Asa Tate – Nachbildung
LABEL: Rhythm Section InternationalAls Schüler der Weatherall-Schule des Plattenauflegens hat Asa Tate im Lauf der Jahre eine erstaunlich reife Herangehensweise an die Produktion gezeigt, die sein Alter Lügen straft. Man könnte meinen, diese 4 Stücke seien von einem staubigen DAT-Band aufgetaucht, in den Gewölben eines norditalienischen Klubs weggeschlossen und nach 30 Jahren wiederentdeckt worden … Hört man genauer hin, bemerkt man den zeitgenössischen Produktionsschliff und neuere Einflüsse, die diese EP zu einer gelungenen Neuinterpretation des House-Klangs der mittleren 90er machen: irgendwo zwischen Dream House und Morales’ bester Arbeit unter dem Namen Red Zone.
Die EP verliert keine Zeit und setzt ihre Absicht gleich mit dem A1-Titelstück „Replica“: Nach einem kurzen, schwebenden Progressive-House-Vorspiel hallt der Refrain „ E-e-e-e-e-e-e-ECSTASY“ laut über gesampelten Stimmen, euphorischen Klavierakkorden, pochenden führenden Synthesizerklängen und einer federnden Tech-House-Basslinie.
„89“ ist ein sinnlicher Deep-House-Titel mit dem aufstrebenden spanischen Stern Dariam Coco am Gesang. Er schwebt wie ein Schmetterling, sticht aber wie eine Biene, wenn die weichen Akkorde von gewaltigen Schlagzeug-Füllern unterbrochen werden, die einen Nachfeier-Kracher geschickt in einen Höhepunkt der besten Zeit verwandeln.

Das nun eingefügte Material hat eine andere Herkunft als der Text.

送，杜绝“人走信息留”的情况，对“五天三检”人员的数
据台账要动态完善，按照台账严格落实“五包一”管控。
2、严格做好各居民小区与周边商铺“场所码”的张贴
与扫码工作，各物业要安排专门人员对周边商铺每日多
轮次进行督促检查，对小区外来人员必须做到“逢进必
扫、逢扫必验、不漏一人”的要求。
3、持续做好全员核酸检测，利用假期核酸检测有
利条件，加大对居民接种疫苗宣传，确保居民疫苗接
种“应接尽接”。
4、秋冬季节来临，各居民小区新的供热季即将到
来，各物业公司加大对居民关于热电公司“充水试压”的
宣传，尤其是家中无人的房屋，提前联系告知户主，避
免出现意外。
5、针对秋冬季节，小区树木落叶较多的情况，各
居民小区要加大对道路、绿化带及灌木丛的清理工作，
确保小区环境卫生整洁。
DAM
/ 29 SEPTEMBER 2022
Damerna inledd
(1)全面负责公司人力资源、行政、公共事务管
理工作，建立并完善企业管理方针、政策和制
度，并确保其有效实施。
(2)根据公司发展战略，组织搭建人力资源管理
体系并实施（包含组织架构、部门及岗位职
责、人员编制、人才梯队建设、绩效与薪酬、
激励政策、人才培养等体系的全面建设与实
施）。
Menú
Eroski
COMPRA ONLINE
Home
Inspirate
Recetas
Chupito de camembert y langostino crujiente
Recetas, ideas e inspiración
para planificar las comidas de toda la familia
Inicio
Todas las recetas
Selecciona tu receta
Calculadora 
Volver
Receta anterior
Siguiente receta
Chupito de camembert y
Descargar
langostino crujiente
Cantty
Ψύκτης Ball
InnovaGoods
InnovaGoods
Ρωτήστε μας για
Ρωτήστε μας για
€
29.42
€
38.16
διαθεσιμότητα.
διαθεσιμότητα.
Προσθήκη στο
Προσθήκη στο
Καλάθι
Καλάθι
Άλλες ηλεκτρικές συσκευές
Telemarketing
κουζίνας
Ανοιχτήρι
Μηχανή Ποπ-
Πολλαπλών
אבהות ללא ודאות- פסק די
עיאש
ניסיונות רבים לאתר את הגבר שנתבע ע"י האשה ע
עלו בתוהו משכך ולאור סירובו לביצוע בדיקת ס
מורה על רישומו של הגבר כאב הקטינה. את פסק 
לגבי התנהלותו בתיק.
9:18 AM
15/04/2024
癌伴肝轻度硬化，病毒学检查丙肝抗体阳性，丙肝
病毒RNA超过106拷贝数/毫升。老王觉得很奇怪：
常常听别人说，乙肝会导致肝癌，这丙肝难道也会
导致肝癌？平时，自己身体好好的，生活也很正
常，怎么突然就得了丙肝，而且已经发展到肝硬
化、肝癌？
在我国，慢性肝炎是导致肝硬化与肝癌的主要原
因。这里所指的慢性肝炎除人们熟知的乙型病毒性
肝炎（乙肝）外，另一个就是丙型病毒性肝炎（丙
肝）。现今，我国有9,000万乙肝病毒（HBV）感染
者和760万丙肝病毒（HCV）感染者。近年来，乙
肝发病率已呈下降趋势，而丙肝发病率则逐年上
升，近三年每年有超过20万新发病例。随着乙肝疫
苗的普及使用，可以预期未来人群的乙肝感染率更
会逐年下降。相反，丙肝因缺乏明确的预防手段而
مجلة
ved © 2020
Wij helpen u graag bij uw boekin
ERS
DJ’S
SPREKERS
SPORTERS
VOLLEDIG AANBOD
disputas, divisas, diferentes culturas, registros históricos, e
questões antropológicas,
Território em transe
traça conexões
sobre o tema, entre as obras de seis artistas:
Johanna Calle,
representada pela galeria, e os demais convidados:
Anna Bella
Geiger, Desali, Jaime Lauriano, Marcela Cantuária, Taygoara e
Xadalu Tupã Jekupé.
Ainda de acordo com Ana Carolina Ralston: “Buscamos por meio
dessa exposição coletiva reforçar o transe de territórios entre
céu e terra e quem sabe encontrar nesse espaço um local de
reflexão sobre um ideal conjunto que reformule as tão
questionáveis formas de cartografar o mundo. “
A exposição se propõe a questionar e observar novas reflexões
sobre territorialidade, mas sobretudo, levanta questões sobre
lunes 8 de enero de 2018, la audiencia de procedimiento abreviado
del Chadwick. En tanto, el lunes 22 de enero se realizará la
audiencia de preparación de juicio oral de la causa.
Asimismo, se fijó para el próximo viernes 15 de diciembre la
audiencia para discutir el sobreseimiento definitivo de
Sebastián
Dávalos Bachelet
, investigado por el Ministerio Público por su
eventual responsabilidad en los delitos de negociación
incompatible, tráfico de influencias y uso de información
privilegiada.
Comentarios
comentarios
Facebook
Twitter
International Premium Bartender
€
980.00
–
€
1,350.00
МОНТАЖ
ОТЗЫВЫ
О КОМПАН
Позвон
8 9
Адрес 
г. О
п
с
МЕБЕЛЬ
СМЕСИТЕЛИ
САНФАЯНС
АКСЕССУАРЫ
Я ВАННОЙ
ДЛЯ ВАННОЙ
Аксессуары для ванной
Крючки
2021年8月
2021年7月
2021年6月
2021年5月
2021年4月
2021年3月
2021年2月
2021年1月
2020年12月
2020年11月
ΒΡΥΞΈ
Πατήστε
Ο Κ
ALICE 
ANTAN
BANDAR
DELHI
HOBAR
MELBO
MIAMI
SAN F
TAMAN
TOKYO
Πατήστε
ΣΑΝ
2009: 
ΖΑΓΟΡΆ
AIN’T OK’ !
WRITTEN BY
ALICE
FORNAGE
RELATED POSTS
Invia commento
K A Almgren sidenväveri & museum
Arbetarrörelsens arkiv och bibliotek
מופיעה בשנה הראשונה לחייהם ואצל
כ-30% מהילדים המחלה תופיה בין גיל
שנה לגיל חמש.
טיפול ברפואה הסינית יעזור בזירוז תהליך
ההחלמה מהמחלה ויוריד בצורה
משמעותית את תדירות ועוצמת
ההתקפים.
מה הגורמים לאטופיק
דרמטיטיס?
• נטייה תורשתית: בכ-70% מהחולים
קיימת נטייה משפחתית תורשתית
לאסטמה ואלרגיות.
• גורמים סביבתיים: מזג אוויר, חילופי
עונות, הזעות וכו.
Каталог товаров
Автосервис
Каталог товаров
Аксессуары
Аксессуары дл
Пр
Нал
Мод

Weiter geht es mit „Unknowns“ – eine Meisterklasse darin, Spannung aufzubauen und zu halten – dieses Stück köchelt fast 6 Minuten lang mit gezügelter Intensität. Es ist Asa-Tate-Produktion in ihrer zurückhaltendsten und vornehmsten Form. Den Abschluss der EP bildet das treffend betitelte „Last Dance“, eine wehmütige Komposition, die uns langsam, sicher und sanft wieder auf den Boden zurückbringt; stets im Fluss, doch nie drängend – dies ist die Begleitmusik zum Ende eines langen Sommertages und bekräftigt Asa Tates Anspruch, ein moderner Meister des Deep House zu sein.